Question

Packages of mixed nuts made by a certain company contain four types of nuts. The percentages of nuts of Types \(1,2,3,\) and 4 are advertised to be \(40 \%, 30 \%, 20 \%,\) and \(10 \%,\) respectively. A random sample of nuts is selected, and each one is categorized by type. a. If the sample size is 200 and the resulting test statistic value is \(X^{2}=19.0,\) what conclusion would be appropriate for a significance level of \(0.001 ?\) b. If the random sample had consisted of only 40 nuts, would you use the chi- square goodness-of-fit test? Explain your reasoning.

Short answer

a) Since the test statistic value of 19.0 is greater than the critical value of 16.27, reject the null hypothesis. There is evidence at a 0.001 level of significance to suggest that the nut mixture differs from the advertised proportions. \nb) Yes, the chi-square test can be used for a sample size of 40, as all the expected counts are above 5.

Step-by-step solution

Check Critical Chi-Square Value for Significance Level

Use a chi-square distribution table to find the critical chi-square value. For a significance level of 0.001 and 3 degrees of freedom (4 - 1, because there are 4 types of nuts), the critical chi-square value is 16.27.

Compare Test Statistic to Critical Value

Given that the test statistic value (\(X^{2}\)) is 19.0, this is greater than the critical value. So the conclusion is to reject the null hypothesis. This means that there is evidence at a 0.001 level of significance, suggesting that the nut mixture differs from the advertised proportions.

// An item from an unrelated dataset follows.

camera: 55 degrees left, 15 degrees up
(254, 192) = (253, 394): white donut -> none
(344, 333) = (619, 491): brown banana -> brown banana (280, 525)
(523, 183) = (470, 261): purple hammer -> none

Apply Chi-Square Test to Different Sample Size

For a sample size of 40, check each expected count. The expected count for each nut type is calculated by multiplying the sample size by the respective proportion. This gives: \nType 1 -> 40 * 0.4 = 16, \nType 2 -> 40 * 0.3 = 12, \nType 3 -> 40 * 0.2 = 8, \nType 4 -> 40 * 0.1 = 4 \nAll of these values are above 5, thus meeting the requirement for a Chi-square test (expected count for each category should be 5 or more). Consequently, a chi-square goodness-of-fit test can be used.

Key concepts

Critical Chi-Square Value

When conducting a chi-square goodness-of-fit test, the critical chi-square value is essential in making a statistical decision. It's the benchmark against which the test statistic is compared. This value is determined based on the desired level of significance, which reflects the researcher's tolerance for error. For instance, a significance level of 0.001 means we allow just a 0.1% chance of wrongly rejecting the null hypothesis.

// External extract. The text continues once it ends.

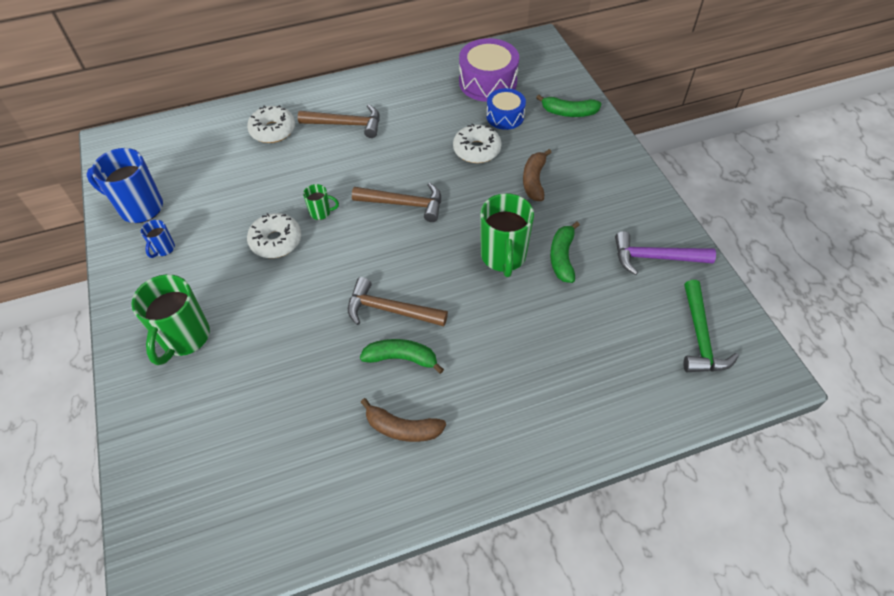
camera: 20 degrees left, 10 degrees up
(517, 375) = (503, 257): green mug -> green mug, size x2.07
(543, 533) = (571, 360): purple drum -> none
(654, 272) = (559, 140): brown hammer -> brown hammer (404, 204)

Using a chi-square distribution table or software, we can find the critical value that corresponds to this significance level and the degrees of freedom for our test. If our calculated test statistic exceeds this critical boundary, we move to reject the null hypothesis, implying that the observed data does not fit the expected distribution well. In the case of our exercise, the critical value is 16.27 for 3 degrees of freedom, and since our test statistic of 19.0 is greater, we reject the null.

Null Hypothesis

The null hypothesis in a chi-square goodness-of-fit test expresses the assumption that there's no significant difference between the observed frequencies and the expected frequencies. It's the default position that holds the observed outcomes are likely the result of random chance.

In the context of the exercise, the null hypothesis claims that the actual distribution of nuts in the packages aligns with the advertised percentages. By calculating the chi-square test statistic and comparing it to the critical chi-square value, we can make an informed decision on whether to maintain this hypothesis or to reject it in favor of an alternative hypothesis that suggests a significant discrepancy.

Expected Count

Expected count is a cornerstone concept in the chi-square goodness-of-fit test, representing the frequency we would expect in each category if the null hypothesis were true. To calculate the expected counts, we multiply the total sample size by the expected proportion for each category.

In our nuts mix exercise, if we have a sample of 200 nuts, the expected count for Type 1 nuts is 200 multiplied by 40%, giving us 80 nuts. It's important to note that the reliability of the chi-square test results partly hinges on these expected counts being sufficiently large. Typically, each expected count should be 5 or greater to ensure that the chi-square distribution is an appropriate model for the sampling distribution.

Degrees of Freedom

Degrees of freedom in a chi-square test refer to the number of categories reduced by the number of parameters estimated from the data. Generally, it's the count of values that are free to vary as we estimate the characteristics of a population from a sample.

In chi-square tests, degrees of freedom are calculated as the number of categories minus 1 (df = k - 1). This subtraction is due to the constraint that the expected frequencies must sum up to the sample size. For the nut package example, with four types of nuts, our degrees of freedom would be 3 (4-1). This information is crucial when using statistical tables or software to determine the critical chi-square value for making decisions based on our test statistic.